Reading Women by Stephanie Staal is subtitled "How the Great books of Feminism Changed My Life."
Staal graduated from Barnard College in the early 1990s. While there, she took a course she refers to as Fem Texts--reading and discussion of authors from Wollstonecraft to Friedan to Roiphe.
At age 24 Staal met her future husband and after several years of living together, married him, had a child, and moved to Annapolis. She continued to work part-time from home as a free lance writer, but as many young mothers do, she felt trapped. She remembered her course of reading feminist texts and was inspired to ask if she could audit the course once more at Barnard--from her perspective years later as a wife and mother.
So that's the story of the book. It goes back and forth from summarizing readings and classroom discussions to recording Staal's life of child care, laundry, and work.
Reviewers on GoodReads complained that Staal did not present the perspective of women of color, lesbians, single women, women who lived in poverty, etc. Some complained that she picked and chose only a few of the course's texts and gave others cursory overviews.
I found the book labeled "Advance Reading Copy" on my daughter's bookshelves. I needed something to occupy during hours in the airport and plane and this book met my need.

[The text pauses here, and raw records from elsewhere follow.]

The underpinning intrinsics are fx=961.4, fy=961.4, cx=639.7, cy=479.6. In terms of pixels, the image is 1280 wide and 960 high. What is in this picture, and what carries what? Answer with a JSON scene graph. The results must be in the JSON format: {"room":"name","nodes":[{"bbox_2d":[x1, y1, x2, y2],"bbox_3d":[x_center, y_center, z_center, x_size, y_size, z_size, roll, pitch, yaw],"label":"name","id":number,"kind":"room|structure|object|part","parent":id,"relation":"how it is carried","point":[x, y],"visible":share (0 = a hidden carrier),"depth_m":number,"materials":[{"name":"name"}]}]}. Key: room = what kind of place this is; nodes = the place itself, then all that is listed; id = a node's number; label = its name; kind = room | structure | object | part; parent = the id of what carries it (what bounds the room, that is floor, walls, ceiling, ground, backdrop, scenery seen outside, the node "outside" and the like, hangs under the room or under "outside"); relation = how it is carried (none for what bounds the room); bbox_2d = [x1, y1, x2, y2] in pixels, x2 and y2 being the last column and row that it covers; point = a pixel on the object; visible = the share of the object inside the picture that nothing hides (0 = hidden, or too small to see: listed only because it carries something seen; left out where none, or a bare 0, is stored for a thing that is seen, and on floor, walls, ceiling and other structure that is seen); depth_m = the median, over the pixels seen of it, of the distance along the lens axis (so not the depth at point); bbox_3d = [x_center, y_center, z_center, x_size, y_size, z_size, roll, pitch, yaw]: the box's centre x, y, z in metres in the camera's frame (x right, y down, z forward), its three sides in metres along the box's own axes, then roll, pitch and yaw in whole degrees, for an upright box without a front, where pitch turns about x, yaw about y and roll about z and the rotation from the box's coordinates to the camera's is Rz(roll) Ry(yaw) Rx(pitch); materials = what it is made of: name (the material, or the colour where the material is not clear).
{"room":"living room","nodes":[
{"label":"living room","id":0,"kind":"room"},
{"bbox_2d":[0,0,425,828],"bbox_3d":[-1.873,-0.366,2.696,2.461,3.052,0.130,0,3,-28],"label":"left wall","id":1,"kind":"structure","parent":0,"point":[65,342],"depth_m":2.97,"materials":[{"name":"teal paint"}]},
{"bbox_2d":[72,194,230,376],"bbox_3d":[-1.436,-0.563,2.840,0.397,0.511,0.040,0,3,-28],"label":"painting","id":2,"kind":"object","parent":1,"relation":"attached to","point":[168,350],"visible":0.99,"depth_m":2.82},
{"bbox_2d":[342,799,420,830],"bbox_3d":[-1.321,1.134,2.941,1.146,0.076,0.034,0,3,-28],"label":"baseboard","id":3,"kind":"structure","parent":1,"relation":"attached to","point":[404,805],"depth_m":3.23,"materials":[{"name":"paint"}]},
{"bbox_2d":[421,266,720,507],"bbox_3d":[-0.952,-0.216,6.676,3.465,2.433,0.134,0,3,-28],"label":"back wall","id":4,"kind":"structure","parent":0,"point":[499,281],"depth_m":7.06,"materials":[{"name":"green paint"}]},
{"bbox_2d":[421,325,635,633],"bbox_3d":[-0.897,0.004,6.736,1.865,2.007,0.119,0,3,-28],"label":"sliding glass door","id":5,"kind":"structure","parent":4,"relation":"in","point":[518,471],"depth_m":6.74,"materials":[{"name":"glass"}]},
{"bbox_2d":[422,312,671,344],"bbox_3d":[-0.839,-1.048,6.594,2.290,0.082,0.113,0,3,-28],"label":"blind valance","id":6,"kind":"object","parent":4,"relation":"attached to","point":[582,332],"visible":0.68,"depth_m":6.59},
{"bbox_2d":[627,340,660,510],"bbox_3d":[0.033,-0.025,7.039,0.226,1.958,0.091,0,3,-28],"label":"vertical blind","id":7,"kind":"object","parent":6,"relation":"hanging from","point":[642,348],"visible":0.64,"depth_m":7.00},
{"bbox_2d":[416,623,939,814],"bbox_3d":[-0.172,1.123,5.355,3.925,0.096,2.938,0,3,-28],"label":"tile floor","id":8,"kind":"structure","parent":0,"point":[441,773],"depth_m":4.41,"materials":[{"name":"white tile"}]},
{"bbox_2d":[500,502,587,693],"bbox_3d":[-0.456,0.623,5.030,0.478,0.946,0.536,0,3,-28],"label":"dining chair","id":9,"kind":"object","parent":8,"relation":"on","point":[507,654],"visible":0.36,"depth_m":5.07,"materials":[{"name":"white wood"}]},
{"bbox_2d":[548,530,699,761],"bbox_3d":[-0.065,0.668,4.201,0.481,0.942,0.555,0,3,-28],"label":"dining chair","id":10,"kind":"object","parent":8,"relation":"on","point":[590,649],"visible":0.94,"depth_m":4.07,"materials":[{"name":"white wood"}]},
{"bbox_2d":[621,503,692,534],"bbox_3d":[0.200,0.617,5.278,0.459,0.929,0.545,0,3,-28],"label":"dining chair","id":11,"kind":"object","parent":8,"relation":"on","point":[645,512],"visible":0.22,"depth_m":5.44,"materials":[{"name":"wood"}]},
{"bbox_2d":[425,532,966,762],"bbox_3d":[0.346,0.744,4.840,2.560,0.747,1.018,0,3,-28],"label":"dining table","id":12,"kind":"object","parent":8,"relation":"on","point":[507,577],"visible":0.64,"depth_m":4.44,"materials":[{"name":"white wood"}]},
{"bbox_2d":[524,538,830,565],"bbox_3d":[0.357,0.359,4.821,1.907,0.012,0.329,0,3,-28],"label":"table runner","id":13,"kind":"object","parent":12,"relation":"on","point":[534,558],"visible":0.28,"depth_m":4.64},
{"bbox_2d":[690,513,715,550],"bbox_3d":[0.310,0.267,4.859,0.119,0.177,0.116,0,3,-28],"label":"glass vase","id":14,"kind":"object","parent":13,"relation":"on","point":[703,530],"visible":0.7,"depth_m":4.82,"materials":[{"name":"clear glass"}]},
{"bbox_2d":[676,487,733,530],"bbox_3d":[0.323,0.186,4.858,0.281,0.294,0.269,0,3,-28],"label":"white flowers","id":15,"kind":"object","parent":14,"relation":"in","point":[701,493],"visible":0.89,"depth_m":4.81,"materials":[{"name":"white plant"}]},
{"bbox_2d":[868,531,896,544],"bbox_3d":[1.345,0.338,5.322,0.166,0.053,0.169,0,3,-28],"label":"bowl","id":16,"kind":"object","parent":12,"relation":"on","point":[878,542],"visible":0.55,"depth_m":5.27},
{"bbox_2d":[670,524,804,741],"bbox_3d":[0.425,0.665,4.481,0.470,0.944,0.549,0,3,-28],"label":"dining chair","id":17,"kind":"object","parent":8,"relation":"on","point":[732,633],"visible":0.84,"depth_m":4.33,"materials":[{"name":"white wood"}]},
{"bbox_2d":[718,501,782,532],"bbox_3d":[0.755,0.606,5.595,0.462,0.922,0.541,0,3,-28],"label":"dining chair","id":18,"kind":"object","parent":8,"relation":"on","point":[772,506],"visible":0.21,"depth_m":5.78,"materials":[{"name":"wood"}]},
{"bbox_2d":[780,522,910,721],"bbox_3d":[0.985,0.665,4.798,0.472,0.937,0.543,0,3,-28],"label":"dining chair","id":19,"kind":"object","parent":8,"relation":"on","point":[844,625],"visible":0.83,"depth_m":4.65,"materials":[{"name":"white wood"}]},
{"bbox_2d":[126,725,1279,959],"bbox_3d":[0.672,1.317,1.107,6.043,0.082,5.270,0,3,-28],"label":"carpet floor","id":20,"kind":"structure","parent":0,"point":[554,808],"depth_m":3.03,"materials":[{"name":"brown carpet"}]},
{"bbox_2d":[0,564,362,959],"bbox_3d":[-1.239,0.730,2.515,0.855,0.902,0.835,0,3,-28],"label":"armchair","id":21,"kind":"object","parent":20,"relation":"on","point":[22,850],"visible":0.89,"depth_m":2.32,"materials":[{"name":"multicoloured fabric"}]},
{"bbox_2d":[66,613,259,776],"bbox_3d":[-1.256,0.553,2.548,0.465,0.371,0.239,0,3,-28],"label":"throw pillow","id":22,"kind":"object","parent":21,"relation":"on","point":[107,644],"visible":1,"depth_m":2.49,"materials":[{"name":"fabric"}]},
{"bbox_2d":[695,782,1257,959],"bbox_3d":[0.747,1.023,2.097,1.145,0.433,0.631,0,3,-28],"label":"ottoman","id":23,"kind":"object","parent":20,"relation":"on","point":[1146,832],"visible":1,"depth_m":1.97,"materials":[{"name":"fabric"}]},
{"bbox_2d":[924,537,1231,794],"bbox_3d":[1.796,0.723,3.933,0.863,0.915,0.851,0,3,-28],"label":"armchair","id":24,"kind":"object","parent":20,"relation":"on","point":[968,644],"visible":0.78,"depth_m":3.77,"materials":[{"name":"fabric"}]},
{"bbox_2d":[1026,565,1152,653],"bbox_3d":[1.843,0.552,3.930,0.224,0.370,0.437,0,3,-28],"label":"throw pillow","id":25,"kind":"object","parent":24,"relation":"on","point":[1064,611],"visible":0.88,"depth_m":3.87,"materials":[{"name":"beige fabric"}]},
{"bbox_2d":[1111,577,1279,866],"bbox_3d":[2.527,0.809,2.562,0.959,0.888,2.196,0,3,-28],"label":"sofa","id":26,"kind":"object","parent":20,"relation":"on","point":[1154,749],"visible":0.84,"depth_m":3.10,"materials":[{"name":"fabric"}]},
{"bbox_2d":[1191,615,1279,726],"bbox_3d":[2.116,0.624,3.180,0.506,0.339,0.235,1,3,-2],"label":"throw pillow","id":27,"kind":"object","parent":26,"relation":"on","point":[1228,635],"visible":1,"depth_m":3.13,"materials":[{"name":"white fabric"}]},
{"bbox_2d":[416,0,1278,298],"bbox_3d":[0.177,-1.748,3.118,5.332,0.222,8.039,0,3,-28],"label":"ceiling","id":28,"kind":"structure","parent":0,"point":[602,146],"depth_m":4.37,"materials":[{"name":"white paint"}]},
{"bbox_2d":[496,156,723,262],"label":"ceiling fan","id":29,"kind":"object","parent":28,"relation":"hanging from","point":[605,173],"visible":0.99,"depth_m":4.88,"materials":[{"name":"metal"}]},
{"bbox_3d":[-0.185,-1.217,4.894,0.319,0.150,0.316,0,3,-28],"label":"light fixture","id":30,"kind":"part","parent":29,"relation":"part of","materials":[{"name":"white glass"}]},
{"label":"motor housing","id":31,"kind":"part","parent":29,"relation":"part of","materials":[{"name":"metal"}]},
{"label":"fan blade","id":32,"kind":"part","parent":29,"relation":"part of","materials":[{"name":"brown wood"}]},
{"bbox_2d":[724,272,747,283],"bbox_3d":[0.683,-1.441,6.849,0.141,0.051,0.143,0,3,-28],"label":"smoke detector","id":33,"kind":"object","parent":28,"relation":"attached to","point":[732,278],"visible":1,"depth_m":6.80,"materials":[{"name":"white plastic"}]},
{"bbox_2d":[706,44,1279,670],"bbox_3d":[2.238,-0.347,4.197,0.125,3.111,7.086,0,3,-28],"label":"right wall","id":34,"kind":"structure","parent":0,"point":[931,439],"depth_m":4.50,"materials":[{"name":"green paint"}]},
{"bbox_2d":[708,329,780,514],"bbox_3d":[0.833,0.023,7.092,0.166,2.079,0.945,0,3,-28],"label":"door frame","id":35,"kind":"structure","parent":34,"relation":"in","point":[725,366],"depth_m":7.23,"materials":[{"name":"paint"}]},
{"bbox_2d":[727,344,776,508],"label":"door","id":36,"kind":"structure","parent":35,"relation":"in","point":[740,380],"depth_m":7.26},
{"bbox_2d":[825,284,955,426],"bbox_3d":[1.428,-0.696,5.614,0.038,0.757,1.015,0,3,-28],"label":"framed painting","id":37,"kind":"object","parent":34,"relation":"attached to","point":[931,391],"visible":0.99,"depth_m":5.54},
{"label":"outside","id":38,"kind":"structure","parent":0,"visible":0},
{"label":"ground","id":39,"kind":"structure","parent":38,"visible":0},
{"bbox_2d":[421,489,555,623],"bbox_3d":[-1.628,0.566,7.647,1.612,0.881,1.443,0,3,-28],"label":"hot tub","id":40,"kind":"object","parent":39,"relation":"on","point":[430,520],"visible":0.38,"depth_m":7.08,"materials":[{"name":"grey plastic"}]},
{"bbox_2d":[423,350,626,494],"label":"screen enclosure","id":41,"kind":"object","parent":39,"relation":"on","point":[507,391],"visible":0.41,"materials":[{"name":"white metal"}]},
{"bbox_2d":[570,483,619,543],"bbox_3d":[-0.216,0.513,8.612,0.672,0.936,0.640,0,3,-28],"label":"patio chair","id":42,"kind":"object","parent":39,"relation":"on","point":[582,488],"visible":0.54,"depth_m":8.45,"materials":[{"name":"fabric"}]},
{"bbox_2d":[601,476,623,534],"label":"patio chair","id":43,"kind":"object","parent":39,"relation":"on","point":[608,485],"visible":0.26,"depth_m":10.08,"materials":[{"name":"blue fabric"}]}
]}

I find myself thinking "It is what it is!" and why complain if it isn't what others expected it to be. It is the story of a privileged white woman who marries and has a child and a career. She is struggling to find herself in her role as a mother and wife but also as her own person just as most women need to do. She comes at it from circumstances unlike most. She was a latchkey kid whose mother was a working academic. She had no siblings until she was 11. When she was 13, her parents divorced and she was raised by her dad. Her other major book was a research study on children of divorce.
I was reminded of the Ladies Home Journal series on "Can This Marriage Be Saved?" Maybe that was what kept me reading to the end when I was relieved that she thanked her husband for his "unwavering love" and "ineffable patience." They made it through new jobs, moving back to New York City, and working with a terrible marriage counselor.

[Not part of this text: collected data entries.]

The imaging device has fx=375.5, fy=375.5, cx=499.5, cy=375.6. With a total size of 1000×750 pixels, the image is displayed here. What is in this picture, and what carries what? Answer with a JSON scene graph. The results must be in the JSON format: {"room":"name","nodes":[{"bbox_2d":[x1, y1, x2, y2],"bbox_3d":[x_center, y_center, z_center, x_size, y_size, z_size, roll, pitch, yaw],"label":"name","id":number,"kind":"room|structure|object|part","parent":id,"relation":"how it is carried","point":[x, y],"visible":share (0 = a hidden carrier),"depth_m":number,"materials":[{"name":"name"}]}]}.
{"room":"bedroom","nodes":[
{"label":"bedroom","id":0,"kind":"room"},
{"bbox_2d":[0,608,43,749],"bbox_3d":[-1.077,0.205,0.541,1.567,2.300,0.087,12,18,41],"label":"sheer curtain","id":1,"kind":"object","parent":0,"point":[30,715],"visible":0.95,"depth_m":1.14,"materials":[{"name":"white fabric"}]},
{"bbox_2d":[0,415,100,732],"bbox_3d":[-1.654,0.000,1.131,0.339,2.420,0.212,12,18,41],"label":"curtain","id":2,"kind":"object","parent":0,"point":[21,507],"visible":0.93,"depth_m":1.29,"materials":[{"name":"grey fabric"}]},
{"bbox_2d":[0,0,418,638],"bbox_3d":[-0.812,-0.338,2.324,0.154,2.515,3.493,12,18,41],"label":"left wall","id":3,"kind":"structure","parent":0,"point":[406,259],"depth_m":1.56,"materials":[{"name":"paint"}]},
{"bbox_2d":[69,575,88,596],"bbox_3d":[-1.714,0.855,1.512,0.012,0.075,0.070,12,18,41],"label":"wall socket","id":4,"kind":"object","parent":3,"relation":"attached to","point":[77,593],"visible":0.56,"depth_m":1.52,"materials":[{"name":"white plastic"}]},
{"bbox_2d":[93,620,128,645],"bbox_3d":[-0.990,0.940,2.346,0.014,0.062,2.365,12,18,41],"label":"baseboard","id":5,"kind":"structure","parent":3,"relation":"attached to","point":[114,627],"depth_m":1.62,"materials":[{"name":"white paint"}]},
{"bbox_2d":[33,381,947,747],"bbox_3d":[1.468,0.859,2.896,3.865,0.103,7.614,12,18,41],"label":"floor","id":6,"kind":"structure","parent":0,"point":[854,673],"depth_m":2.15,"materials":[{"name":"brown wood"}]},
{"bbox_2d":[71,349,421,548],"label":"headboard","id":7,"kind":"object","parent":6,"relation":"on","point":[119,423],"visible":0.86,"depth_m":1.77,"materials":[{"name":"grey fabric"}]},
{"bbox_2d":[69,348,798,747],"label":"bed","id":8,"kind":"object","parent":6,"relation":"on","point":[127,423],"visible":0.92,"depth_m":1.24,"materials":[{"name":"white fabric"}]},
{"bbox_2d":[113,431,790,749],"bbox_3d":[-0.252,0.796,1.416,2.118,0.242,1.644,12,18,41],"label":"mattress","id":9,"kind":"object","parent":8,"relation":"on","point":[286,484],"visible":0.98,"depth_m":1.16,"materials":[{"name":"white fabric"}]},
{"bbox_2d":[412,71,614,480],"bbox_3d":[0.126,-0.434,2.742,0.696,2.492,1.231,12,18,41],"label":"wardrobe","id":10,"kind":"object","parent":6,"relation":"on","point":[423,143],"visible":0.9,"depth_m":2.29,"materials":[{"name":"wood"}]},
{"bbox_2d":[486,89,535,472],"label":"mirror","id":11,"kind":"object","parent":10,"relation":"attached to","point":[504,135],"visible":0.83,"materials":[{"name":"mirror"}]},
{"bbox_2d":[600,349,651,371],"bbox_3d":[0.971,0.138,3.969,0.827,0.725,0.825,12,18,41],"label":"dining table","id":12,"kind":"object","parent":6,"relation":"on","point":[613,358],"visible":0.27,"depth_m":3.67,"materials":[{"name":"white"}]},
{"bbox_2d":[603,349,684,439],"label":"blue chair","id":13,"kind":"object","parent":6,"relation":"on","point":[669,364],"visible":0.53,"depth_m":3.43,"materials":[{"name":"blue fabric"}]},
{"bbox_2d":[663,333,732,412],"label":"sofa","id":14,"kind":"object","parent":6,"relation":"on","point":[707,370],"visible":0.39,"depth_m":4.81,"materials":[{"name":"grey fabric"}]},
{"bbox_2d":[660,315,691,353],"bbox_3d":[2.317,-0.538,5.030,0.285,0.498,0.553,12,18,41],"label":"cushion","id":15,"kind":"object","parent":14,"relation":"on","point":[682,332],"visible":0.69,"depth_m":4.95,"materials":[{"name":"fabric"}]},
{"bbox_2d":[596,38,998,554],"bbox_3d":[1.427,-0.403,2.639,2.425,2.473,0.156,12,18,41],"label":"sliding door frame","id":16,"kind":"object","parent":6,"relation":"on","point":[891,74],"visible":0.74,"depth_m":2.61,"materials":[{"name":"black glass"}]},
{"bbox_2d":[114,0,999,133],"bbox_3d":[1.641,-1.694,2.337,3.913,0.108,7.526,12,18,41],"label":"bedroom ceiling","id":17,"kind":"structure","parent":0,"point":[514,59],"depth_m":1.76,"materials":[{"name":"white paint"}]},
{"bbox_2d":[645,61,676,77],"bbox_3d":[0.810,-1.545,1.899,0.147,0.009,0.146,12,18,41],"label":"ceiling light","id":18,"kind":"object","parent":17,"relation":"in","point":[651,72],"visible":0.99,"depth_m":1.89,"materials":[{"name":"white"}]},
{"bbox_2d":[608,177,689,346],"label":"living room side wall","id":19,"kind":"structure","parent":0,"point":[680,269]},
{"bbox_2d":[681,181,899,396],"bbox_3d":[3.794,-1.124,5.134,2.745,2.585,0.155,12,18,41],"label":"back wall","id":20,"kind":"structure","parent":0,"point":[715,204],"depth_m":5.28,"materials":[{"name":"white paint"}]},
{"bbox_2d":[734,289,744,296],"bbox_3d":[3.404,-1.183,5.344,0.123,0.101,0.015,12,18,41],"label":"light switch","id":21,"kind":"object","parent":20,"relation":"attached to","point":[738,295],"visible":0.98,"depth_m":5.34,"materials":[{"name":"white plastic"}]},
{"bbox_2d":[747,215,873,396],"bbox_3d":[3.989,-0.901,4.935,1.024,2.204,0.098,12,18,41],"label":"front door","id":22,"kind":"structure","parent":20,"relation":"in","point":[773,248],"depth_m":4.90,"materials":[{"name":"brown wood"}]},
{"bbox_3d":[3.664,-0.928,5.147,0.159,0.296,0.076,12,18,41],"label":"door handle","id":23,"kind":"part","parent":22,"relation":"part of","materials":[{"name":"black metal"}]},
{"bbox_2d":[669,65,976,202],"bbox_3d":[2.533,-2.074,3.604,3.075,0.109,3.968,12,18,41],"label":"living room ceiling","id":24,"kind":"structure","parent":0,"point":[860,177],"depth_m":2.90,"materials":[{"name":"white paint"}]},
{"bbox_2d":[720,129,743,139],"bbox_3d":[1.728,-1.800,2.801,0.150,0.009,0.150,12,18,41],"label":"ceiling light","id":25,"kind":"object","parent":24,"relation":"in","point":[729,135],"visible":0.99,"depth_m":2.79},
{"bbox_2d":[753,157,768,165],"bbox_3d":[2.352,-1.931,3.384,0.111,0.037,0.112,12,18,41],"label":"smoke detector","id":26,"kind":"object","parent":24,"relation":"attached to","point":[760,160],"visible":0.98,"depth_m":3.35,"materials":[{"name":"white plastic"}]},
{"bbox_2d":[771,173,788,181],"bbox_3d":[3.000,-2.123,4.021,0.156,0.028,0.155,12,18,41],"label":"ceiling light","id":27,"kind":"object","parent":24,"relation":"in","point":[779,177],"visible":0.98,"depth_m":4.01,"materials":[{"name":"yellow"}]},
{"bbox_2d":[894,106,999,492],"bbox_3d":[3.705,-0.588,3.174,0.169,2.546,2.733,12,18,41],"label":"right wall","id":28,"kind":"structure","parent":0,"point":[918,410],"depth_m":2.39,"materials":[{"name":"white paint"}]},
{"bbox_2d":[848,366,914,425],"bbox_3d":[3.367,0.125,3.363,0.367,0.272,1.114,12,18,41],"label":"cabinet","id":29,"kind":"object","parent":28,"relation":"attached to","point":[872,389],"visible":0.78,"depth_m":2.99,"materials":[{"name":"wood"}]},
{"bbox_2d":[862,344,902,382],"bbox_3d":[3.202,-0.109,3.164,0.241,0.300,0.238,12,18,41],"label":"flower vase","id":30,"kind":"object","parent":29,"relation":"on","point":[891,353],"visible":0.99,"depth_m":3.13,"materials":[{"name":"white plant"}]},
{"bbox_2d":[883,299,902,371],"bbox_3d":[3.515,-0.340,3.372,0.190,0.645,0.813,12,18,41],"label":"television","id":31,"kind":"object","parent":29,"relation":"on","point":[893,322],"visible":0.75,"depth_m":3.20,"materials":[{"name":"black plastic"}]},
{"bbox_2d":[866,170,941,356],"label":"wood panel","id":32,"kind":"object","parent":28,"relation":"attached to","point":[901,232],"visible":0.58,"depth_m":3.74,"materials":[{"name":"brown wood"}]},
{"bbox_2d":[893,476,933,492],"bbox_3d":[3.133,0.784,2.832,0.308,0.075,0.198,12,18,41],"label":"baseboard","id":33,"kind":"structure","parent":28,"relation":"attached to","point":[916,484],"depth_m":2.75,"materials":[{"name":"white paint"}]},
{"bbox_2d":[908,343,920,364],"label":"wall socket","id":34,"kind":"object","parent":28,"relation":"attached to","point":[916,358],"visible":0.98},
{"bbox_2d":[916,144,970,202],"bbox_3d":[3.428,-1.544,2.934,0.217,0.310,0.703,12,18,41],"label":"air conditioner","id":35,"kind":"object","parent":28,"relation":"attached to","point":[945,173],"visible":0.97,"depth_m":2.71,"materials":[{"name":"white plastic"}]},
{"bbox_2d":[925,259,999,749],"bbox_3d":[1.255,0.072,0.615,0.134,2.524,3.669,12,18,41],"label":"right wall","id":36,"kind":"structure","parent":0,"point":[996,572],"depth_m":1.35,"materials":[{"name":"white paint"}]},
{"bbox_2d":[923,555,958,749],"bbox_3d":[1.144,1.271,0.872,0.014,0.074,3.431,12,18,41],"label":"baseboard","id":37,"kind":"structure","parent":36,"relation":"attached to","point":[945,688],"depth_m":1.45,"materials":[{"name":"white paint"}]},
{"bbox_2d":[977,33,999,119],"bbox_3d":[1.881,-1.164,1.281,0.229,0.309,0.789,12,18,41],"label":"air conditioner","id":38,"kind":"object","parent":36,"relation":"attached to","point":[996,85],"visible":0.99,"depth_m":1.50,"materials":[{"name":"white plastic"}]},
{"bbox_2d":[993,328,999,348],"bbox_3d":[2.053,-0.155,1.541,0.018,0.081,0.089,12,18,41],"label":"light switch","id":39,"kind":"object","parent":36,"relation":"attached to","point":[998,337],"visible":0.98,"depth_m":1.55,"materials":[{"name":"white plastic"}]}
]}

There were funny, memorable scenes in the book. There was the woman at the playground who asked Staal what the theme was for her daughter's nursery and all she could think of was "storage room," but she said "unicorns." Or the visits to the marriage counselor that united Staal and her husband against the common enemy--Dr. Betz. She wondered if that could have been his strategy. Or the second semester professor of the Fem Texts class who sends around a snack list. I don't know if that was meant to be funny but it struck me as so stereotypical.
From my perspective at age 68, I no longer fret much about my role in life. But I once did. My daughter doesn't like phrases like "work-life balance" and "having it all." But when she writes about these topics on her blog, the comments are far more than when she writes about less controversial topics like LeBron James returning to Cleveland.
We each come at life from different families. Our children's needs, our finances, and our energy and stamina differ and our own need to succeed in a profession varies. Our priorities are certainly different. I hope at least that I have learned to be accepting of these differences and not criticize those who have made other choices. And I do plan to add some of these feminist readings to my own "Want to Read" list on Goodreads.